Chemillé-sur-Dême (/fr/) is a commune in the Indre-et-Loire department in central France.

== Geography ==
The commune is situated in the Western area, near the borderline of the Sarthe region and Loir-et-Cher in the Indre-et-Loire department in central France. It is bordered by other communes such as, Épeigné-sur-Dême, Villedieu-le-Château, Montroveau, Les Hermites, Marray, Louestault and Neuvy-le-Roi.

The commune is situated approximately 35 – 40 minutes (31 km) from the North of the city, Tours, which is the largest city in the region of Centre-Val de Loire, and the prefecture of the department Indre-et-Loire.

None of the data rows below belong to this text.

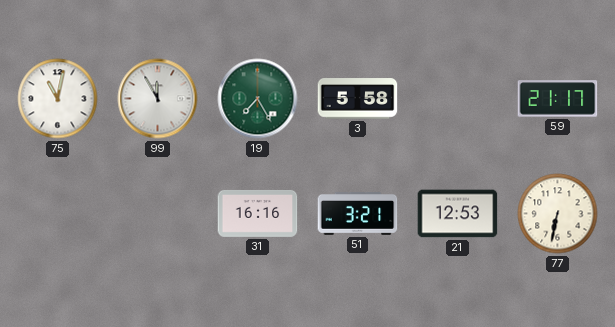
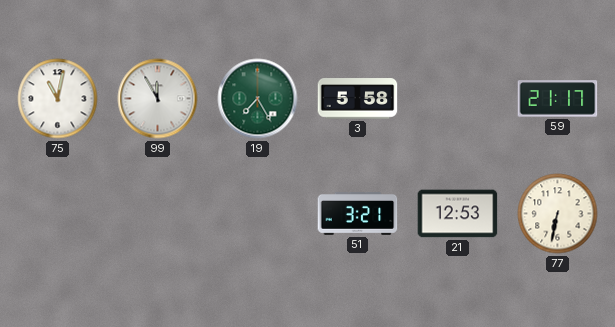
31: 16:16 -> none
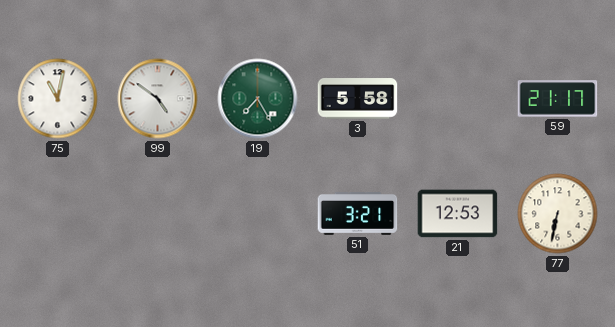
99: 11:55 -> 4:51
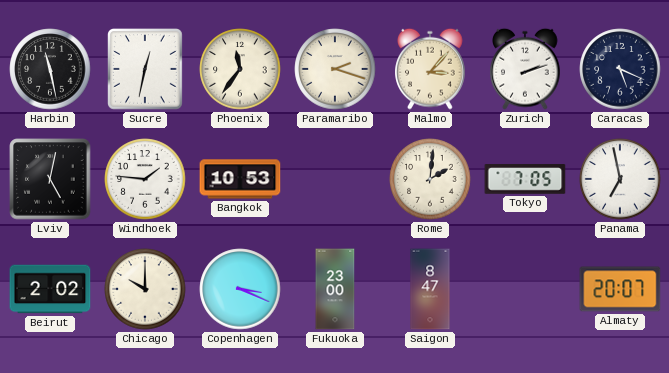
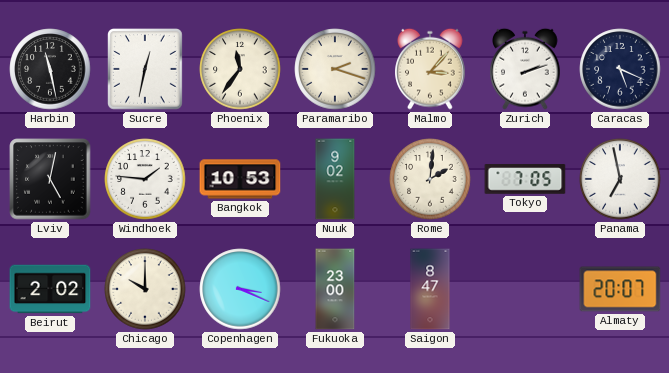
Nuuk: none -> 9:02
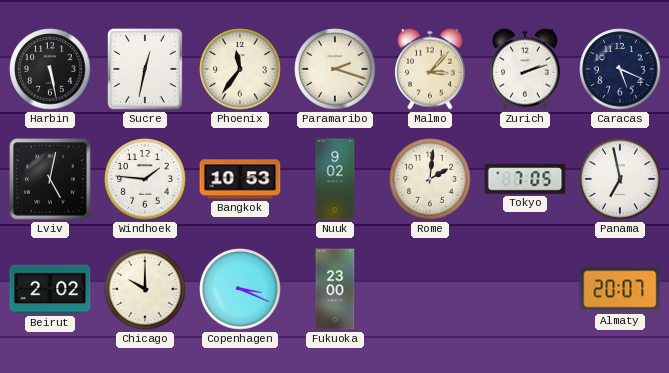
Harbin: 11:28 -> 5:28
Saigon: 8:47 -> none
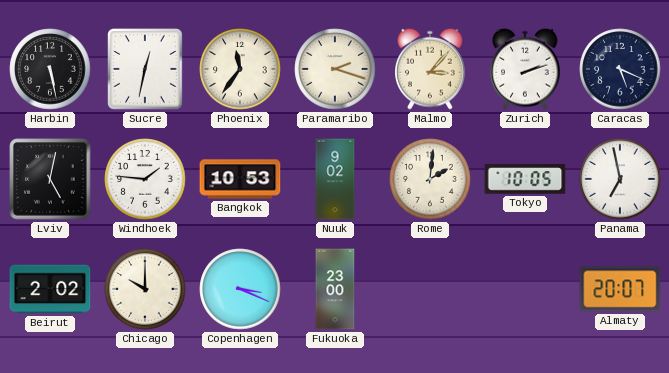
Tokyo: 7:05 -> 10:05
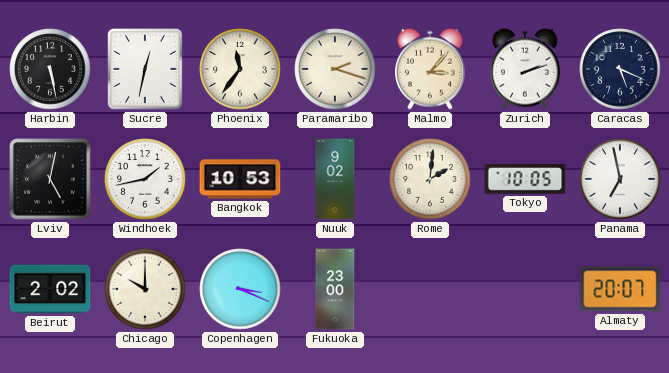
Windhoek: 1:46 -> 1:43
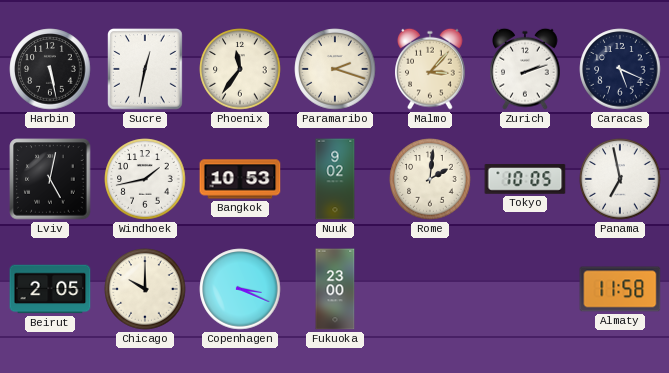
Beirut: 2:02 -> 2:05
Almaty: 20:07 -> 11:58
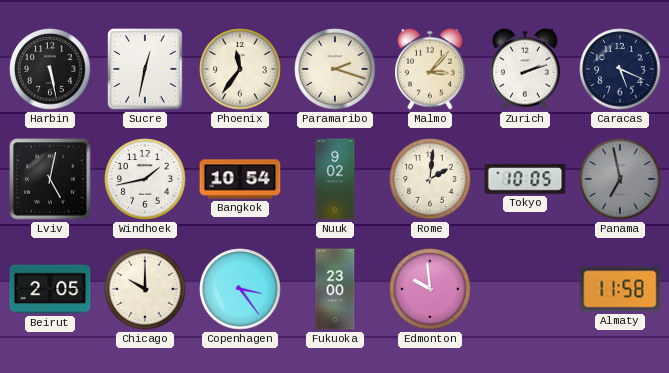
Bangkok: 10:53 -> 10:54
Panama dial: white -> grey
Copenhagen: 3:19 -> 3:24
Edmonton: none -> 9:59
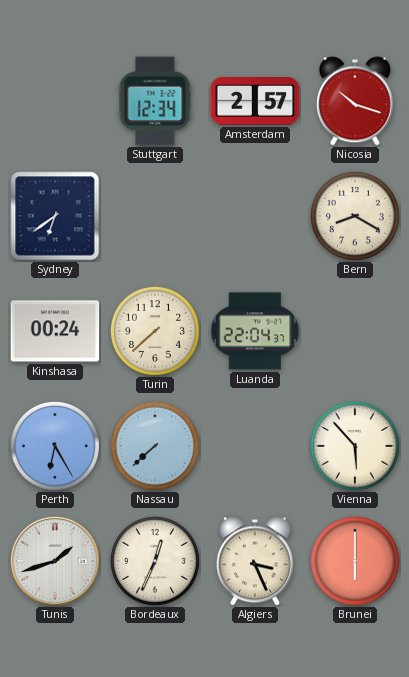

The village includes two notable rivers, La Dême (total length of 32.5 km) as well as La Dêmée (total length of 13.8 km), as well as nine other small rivers including La Rorthe.

The commune is known to have clayey soils in most parts which result in minor cases of shrinkage / swellage, negatively impacting some buildings, and infrastructure.

== Mayors ==

| Time period | Identity | Political Stance |
|---|---|---|
| March 2001 - March 2008 | Pierre Bonneau | Independent |
| March 2008 – Present | Éloi Canon | Independent |

== Personalities linked to the commune ==
• Jean Raspail, French writer and explorer born in the commune in 1925, who died in Paris in 2020.

• Louis-Charles Couturier (1817 - 1890), was a Benedictine abbot, born in the village.